Tuesday, March 11, 2008

Discrimination on the ballot in Maryland?

More later today on Spitzer, Spain and California, but first:

A few months ago my own Montgomery County, Maryland joined about 100 local governments around the country in including "gender identity" in its nondiscrimination ordinance. The amendment was passed unanimously by the county council.

An anti-trans citizens group, however, launched a petition drive to put the issue on the ballot. Council members quickly criticized the organizers for their harsh and intolerant message and their outright lies about the ordinance. Nevertheless, the county board of elections says they've collected enough signatures to stay the ordinance and put it on the November ballot.

Equality Maryland volunteers (myself included) have been working diligently to identify problems with many petition signatures and prepare a court challenge. If you live in the DC-Baltimore region and want to help out this week, visit EQMD's website.

I, for one, am not looking forward to this becoming the transgender community's Briggs Initiative experience. As with that 1978 struggle, discrimination at the ballot box is likely to fail, but it's bound to be a harrowing experience.
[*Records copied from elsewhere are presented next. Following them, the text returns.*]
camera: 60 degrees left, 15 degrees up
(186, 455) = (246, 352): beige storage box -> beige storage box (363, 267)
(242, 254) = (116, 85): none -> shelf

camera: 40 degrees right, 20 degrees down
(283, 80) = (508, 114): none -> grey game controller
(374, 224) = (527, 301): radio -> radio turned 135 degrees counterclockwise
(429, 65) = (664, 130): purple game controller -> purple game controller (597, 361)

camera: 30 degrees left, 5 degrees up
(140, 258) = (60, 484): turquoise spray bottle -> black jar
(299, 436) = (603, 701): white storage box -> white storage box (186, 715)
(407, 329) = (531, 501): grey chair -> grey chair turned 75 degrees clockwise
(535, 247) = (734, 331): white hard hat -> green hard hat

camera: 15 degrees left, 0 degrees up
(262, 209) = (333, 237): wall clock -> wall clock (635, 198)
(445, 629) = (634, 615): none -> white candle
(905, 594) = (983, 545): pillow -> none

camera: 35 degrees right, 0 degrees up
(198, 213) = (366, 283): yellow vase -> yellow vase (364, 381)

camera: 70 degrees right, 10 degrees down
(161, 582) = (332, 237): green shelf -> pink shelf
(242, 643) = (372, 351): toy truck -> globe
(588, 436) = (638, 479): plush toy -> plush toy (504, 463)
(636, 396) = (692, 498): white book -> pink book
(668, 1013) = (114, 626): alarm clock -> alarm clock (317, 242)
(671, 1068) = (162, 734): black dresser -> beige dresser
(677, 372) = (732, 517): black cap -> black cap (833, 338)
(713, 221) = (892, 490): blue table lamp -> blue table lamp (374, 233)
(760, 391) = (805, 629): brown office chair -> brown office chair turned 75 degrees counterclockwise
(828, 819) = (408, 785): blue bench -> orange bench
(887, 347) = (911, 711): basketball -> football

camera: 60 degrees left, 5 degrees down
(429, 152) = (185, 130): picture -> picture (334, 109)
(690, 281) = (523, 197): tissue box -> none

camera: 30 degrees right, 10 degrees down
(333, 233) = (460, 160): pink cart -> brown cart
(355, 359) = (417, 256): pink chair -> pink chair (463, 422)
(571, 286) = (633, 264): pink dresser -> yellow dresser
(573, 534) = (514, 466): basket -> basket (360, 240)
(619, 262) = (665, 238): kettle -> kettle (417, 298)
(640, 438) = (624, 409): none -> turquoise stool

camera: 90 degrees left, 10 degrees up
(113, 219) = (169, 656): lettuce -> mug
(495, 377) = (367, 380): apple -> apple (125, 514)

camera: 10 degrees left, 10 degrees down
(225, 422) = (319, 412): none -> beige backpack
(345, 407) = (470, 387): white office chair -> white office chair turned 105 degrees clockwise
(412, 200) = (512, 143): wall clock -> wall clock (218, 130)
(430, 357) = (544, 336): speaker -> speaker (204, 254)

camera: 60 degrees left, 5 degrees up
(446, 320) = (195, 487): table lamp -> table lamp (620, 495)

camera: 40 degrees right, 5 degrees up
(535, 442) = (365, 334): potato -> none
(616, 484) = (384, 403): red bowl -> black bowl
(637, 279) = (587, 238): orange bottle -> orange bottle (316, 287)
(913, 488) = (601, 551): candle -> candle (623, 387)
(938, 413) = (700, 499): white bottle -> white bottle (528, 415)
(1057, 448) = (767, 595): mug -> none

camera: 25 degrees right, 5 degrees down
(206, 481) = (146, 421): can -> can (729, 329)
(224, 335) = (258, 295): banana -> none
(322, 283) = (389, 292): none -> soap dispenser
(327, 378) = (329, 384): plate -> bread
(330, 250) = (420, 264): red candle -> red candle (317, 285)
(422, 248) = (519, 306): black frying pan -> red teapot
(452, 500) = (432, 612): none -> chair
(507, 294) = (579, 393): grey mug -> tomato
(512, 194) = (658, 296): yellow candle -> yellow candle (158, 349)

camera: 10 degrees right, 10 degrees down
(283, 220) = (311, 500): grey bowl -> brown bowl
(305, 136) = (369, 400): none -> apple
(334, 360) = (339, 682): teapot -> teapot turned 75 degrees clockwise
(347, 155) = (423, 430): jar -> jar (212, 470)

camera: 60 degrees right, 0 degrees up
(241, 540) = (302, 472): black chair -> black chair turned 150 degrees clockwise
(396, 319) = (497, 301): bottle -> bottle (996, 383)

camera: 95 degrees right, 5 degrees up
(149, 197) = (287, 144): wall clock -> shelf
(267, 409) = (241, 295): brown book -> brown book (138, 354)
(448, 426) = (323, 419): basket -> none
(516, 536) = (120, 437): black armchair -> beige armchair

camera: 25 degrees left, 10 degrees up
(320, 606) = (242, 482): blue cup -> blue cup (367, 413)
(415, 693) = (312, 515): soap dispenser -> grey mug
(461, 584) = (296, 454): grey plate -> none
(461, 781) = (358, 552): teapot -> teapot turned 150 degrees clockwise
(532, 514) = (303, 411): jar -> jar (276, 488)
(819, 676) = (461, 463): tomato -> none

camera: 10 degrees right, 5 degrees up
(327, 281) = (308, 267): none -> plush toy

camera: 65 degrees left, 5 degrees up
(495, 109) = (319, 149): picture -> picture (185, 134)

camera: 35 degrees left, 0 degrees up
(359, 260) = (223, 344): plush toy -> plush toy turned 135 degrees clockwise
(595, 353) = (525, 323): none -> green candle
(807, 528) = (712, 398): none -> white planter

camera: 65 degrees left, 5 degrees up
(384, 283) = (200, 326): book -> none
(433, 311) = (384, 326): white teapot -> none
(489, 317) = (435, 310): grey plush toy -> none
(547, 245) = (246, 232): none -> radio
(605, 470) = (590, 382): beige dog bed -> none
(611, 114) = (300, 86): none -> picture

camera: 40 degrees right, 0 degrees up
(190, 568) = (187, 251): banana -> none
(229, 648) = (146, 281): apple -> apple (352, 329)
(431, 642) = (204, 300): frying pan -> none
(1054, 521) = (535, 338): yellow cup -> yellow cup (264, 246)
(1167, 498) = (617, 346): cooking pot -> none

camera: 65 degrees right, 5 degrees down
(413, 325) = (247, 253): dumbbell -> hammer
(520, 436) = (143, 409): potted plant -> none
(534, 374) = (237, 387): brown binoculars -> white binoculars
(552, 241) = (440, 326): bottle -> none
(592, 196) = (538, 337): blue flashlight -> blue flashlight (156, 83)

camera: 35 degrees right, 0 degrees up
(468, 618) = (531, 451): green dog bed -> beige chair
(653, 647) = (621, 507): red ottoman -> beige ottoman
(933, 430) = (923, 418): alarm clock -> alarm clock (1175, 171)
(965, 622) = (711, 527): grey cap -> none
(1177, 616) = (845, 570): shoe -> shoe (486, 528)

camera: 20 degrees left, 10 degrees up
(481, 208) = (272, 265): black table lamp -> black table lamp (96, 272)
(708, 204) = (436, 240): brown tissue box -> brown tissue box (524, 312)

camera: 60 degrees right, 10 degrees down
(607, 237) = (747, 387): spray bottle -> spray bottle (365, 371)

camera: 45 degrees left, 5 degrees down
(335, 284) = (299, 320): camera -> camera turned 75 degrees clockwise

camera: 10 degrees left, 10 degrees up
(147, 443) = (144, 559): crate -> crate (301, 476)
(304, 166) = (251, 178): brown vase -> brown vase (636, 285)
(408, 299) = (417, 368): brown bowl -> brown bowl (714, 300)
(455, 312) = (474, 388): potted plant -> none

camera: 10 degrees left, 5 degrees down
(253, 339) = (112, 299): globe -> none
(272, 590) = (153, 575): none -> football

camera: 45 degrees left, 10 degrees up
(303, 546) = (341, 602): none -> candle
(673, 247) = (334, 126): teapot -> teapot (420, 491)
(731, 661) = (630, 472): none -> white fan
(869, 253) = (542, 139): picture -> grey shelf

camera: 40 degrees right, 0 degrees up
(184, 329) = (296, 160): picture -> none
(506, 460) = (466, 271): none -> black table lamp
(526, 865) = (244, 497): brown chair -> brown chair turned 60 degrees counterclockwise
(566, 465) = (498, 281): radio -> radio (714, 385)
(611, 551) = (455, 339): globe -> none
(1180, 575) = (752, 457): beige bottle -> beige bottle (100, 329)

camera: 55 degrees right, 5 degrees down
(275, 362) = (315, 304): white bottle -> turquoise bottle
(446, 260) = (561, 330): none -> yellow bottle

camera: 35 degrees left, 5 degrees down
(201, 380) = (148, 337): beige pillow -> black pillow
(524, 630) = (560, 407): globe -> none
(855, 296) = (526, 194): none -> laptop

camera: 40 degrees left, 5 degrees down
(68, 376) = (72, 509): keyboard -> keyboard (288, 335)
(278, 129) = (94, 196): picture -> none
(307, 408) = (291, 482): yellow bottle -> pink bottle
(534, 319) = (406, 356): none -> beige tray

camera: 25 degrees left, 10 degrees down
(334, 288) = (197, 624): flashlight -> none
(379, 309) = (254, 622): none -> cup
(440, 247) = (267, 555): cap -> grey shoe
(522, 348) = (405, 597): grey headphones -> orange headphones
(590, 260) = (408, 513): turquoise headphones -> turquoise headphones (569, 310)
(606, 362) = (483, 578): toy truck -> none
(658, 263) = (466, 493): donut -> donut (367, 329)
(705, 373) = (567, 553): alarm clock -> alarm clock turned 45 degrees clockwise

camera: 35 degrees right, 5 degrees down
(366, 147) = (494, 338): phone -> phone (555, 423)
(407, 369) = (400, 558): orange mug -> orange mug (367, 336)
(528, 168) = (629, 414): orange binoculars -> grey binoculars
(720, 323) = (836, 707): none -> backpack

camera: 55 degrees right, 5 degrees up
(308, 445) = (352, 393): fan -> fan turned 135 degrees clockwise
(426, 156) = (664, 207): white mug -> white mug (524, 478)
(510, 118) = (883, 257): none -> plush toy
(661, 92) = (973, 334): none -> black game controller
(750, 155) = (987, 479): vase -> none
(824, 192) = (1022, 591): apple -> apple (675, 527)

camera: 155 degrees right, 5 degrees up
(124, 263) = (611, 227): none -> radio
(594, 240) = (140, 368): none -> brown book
In particular, I'm not looking forward to having to educate voters about what the law does and doesn't do with regard to restrooms, locker rooms and the like. I say this both because this is the area where emotional responses run highest, and because it will mean reassuring people (however accurately) that the law doesn't do things that it rightly should do, i.e., permit trans people to use such facilities in accordance with their day-to-day gender expression.I'd rather explain that the alternative -- requiring use of facilities in accordance with birth gender, either for all people or for trans people who have not had/cannot have reassignment surgery -- puts them at risk of harassment and violence, creates obstacles to completing their indicated medical treatment, and makes daily life nearly impossible. Yet, I know that however illusory the perennial objections about "safety" (trans people are not dangerous) and "privacy" (toilet stalls have doors), they continue to be very compelling to those who have had little or no experience to actual trans people.

All of this would be moot, of course, if Maryland passed a gender-identity nondiscrimination bill at the state level. That legislation, however, remains stalled.